Leading US shares shed more than 500 points on Monday in the wake of financial turmoil caused by the bankruptcy of Lehman Brothers.
The Dow Jones industrial average lost 504.48 points, or 4.42%, to end at 10,917.51, marking the biggest point fall since the September 2001 attacks.
The Standard & Poor's 500 index shed 4.69% while the Nasdaq composite index was 3.60% lower by close of trade.
The falls came after shares in leading European indexes had ended lower.
Earlier in the day, the UK's FTSE 100 index had closed 3.92% down, while France's Cac 40 index shed 3.78% and Germany's Dax lost 2.74%.
Asian markets were hit by the news with Australian shares down 1.8%.
Several of Asia's major stock exchanges - in Tokyo, Hong Kong, Shanghai and Seoul - were closed for holidays.
But in Singapore the STI dropped 3.3% to hit a two-year low.
And in Taiwan, the benchmark share index closed down 4%, and in India share prices fell by more than 3.35%.
In markets that were trading, banking, insurance and financial sectors suffered most after Lehman Brothers, the fourth-largest investment bank in the US, said it would file for bankruptcy protection.
Financial sector nerves
Insurance giant AIG saw shares shed $6.93, or 57% to $5.21 after earlier reports that it had sought emergency funding from the Federal Reserve to help it rebuild its balance sheet.
Shares in Bank of America, which earlier agreed to buy Merrill Lynch in all-share deal worth $50bn, followed suit, as investors considered the risks of Merrill's portfolio of mortgage-backed assets.
In the UK banking group HBOS closed down 17%, after being 33% lower at one stage on concerns it and rivals face more write-downs and higher funding costs.
HBOS is more reliant than other major UK bank on borrowing in the wholesale markets for funding.
In the light of the fall in the value of its shares, HBOS issued a statement in an attempt to reassure investors.
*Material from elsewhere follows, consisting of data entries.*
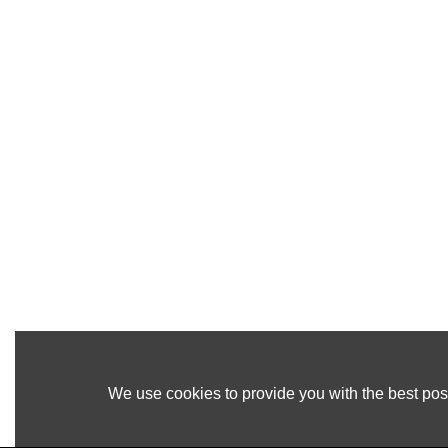
We use cookies to provide you with the best poss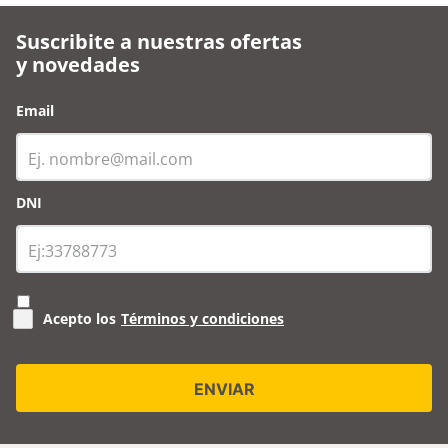
Suscribite a nuestras ofertas
y novedades
Email
DNI
Acepto los
Términos y condiciones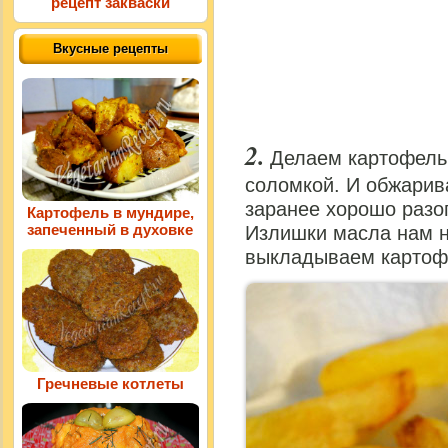
рецепт закваски
Вкусные рецепты
Делаем картофель
соломкой. И обжарив
заранее хорошо разог
Картофель в мундире,
запеченный в духовке
Излишки масла нам н
выкладываем картоф
Гречневые котлеты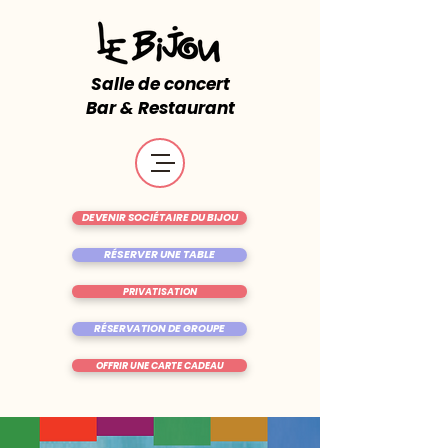
Salle de concert
Bar & Restaurant
DEVENIR SOCIÉTAIRE DU BIJOU
RÉSERVER UNE TABLE
PRIVATISATION
RÉSERVATION DE GROUPE
OFFRIR UNE CARTE CADEAU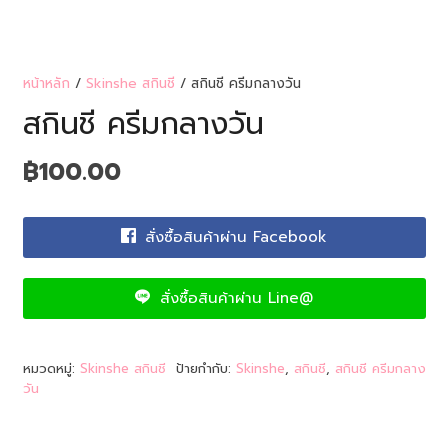
หน้าหลัก
/
Skinshe สกินชี
/ สกินชี ครีมกลางวัน
สกินชี ครีมกลางวัน
฿
100.00
สั่งซื้อสินค้าผ่าน Facebook
สั่งซื้อสินค้าผ่าน Line@
หมวดหมู่:
Skinshe สกินชี
ป้ายกำกับ:
Skinshe
,
สกินชี
,
สกินชี ครีมกลาง
วัน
"HBOS is a strong financial institution. The group has the strongest capital ratio of all the major UK domestic banks.
"As we reported at the interim results, we are comfortable with our funding profile. We have access to a diverse range of funding sources and that hasn't changed," it said.
'Dollar rally unsustainable'
On the London Bullion Market, the price of gold rose to 785.70 dollars per ounce, from 750.25 late on Friday.
Gold was bought as a safe haven and initially knocked the dollar to two-month lows against the yen.
The dollar fell against a number of currencies on concerns about the US financial system's stability, but it got some relief from lower oil prices, with US crude dropping almost $7 at one point to levels not seen since February.
Light, sweet crude dropped $5.47 to settle at $95.71 a barrel on the New York Mercantile Exchange.
Meanwhile, the Bank of England on Monday injected £5bn (6.3bn euros, $9bn) into short-term money markets, and the European Central Bank (ECB) injected 30bn euros into European money markets to keep them going.
Anantha Nageswaran, head of investment research at Bank Julius Baer, said: "The dollar rally over the last two months was unsustainable and it was brought about by short-term liquidation pressures by many hedge funds and because of a mistaken feeling that the US economic numbers had turned the corner."
Lehman Brothers has suffered losses of billions of dollars in the sub-prime crisis, and has seen its share price plummet during recent months.
A consortium of international private sector banks and securities firms announced a new $70bn loan fund, intended for use by financial companies to help ease the credit shortage.
The US Central Bank, the Federal Reserve also made new moves to ease access to emergency credit for struggling financial companies, broadening the types of securities financial institutions can use to obtain emergency loans.